There are too many guns, period. There are especially too many military-style guns, the so-called assault weapons — semiautomatic rifles or handguns with high-capacity magazines. They have no place in a civilized society.

But most of us have been saying that for decades. And yet a kid who just turned 18 could buy two at a Texas store and shoot up a school, killing at least 19 students and two adults Tuesday.

It was the second horrific mass shooting in less than two weeks. On May 14, a racist gunman with an assault-style rifle killed 10 people at a grocery store in Buffalo, N.Y.

"Once again we learn that a tool designed to kill lots of people in a hurry is used to kill lots of people in a hurry," notes Garen Wintemute, director of the California Firearm Violence Research Center at UC Davis.

"Nobody needs to act surprised. The tool was used for the purpose it was designed."

U.S. Sen. Dianne Feinstein, D-Calif., has proposed legislation to raise from 18 to 21 the minimum age for buying assault weapons and high-capacity magazines. Wintemute doesn't think that's an answer. They should be banned for everyone, he says.

Feinstein wholeheartedly agrees and her landmark 1994 legislation did outlaw assault weapons nationally. But it expired 10 years later, and Congress refused to renew the ban.

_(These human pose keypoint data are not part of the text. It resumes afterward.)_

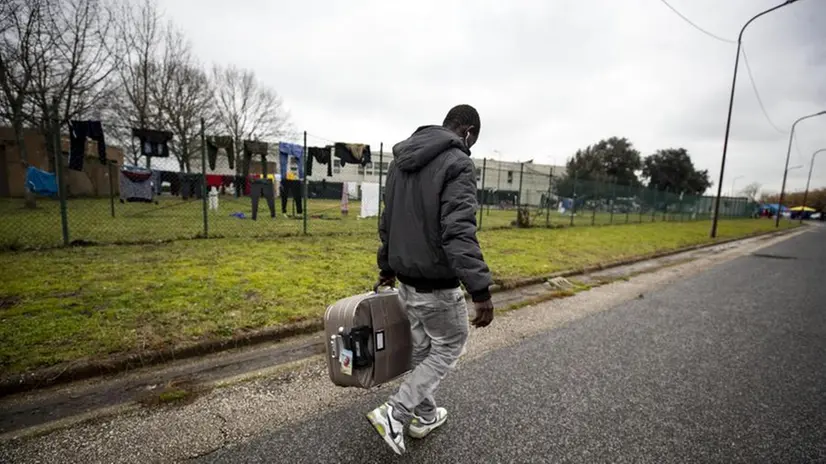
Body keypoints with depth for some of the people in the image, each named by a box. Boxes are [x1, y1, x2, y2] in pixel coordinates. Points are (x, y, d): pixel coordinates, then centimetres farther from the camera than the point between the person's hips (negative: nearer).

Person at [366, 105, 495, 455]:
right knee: (448, 347, 13)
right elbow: (459, 232, -27)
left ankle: (424, 416, 38)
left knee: (422, 348, 22)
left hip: (405, 276, 8)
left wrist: (387, 266, 23)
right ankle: (393, 413, 12)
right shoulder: (458, 164, -15)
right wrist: (480, 289, -26)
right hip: (436, 282, -8)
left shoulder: (401, 159, 10)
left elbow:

"In the 10 years that the assault weapons ban was in place, gun massacres dropped 37%," Feinstein says. "After the ban lapsed in 2004, gun massacres rose by 183%. There is simply no reason that average citizens need weapons of war."

California banned assault weapons after a Stockton mass school shooting in 1989. Republican Gov. George Deukmejian enthusiastically pushed the legislation.

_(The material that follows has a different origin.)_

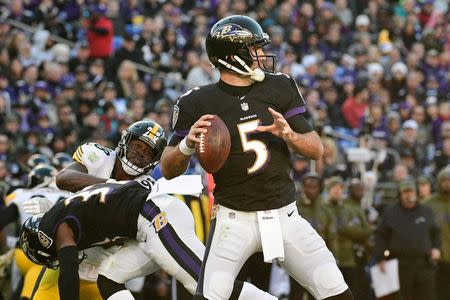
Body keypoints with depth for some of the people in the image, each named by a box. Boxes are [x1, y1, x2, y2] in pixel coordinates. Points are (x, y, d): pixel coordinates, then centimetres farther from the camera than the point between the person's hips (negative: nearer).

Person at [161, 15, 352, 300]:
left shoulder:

Since then, we've enacted the toughest gun control laws in the nation. And there are a bunch more bills pending in the Legislature that Democratic leaders and Gov. Gavin Newsom vowed on Wednesday to get enacted by the end of June.

Our problem is that guns illegal here still get smuggled into the state. What's needed is national legislation so firearms aren't brought into California from Nevada, into Chicago from Indiana or into Washington, D.C., from Virginia.

There are no universal, tight background checks to prevent guns from being purchased by criminals and crackpots.

And there isn't enough money spent by politicians who advocate gun control — like Newsom — to enforce the laws we do have and seize weapons from people who possess them illegally.

One thing that could have prevented the Texas massacre is a California "red flag" program that allows families, teachers and co-workers to report suspicious gun owners. Then a judge can order their weapons confiscated.

The Texas killer apparently disclosed his plan on Facebook.

"We don't have to wait for elected officials to take action," Wintemute says. "If you see something, say something."

Look, politicians have been railing about the proliferation of gun violence for a very long time. And gun murders have been escalating to the nation's embarrassment.

The problem won't be solved until firearms owners finally understand that it must be solved and compromise with gun control advocates — then give the politicians permission to act.